(TEXT SEGMENT Opens)
There is no evidence of respiratory depression from intrathecal or epidural administration of β-endorphin to humans.[4-6] Contrarily there are in vivo reports of respiratory depression in animals with intracerebroventricular administration.[11-13] Genetic comparisons confirm that the μ-opioid receptor in animals is not identical to the μ-opioid receptor in humans and human β-endorphin is not identical to animal β-endorphin. (FIGS. 1-2)
There are no known studies of β-endorphin tolerance in humans, but continuous intrathecal administration for two weeks in two patients did not demonstrate tolerance.[6] In animals, tolerance develops after intracerebroventricular injection of β-endorphin and after guinea pig ileum assays treated with β-endorphin.[14-16] As previously stated there is very compelling evidence that animal studies conducted decades ago may not translate to pharmacodynamics in humans.
(TEXT SEGMENT Closes)
→ WORK ORDER:
In the β-endorphin text:
1. By what route of administration have animals shown respiratory depression?
2. How long did the continuous intrathecal administration in two patients last?
3. Apart from intracerebroventricular injection, in what kind of assay did tolerance to β-endorphin develop?
(LISTED RECORDS Opens)
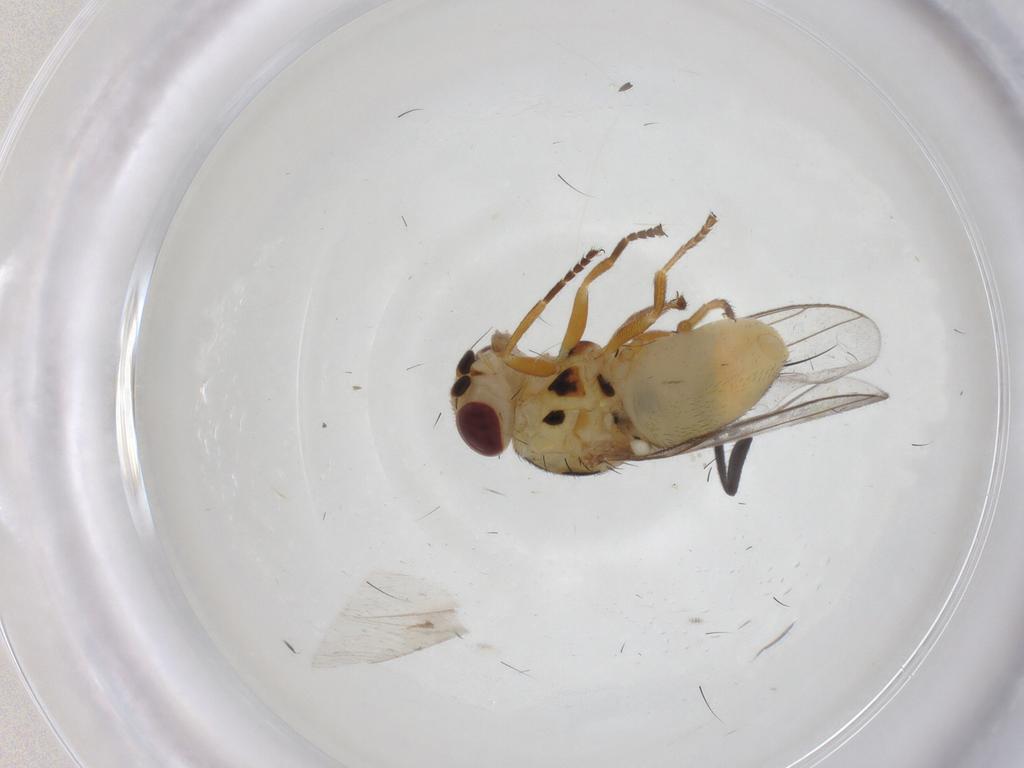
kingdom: Animalia
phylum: Arthropoda
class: Insecta
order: Diptera
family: Chloropidae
(LISTED RECORDS Closes)
→ FINAL ANSWER:
1. Intracerebroventricular administration.
2. Two weeks.
3. Guinea pig ileum assays.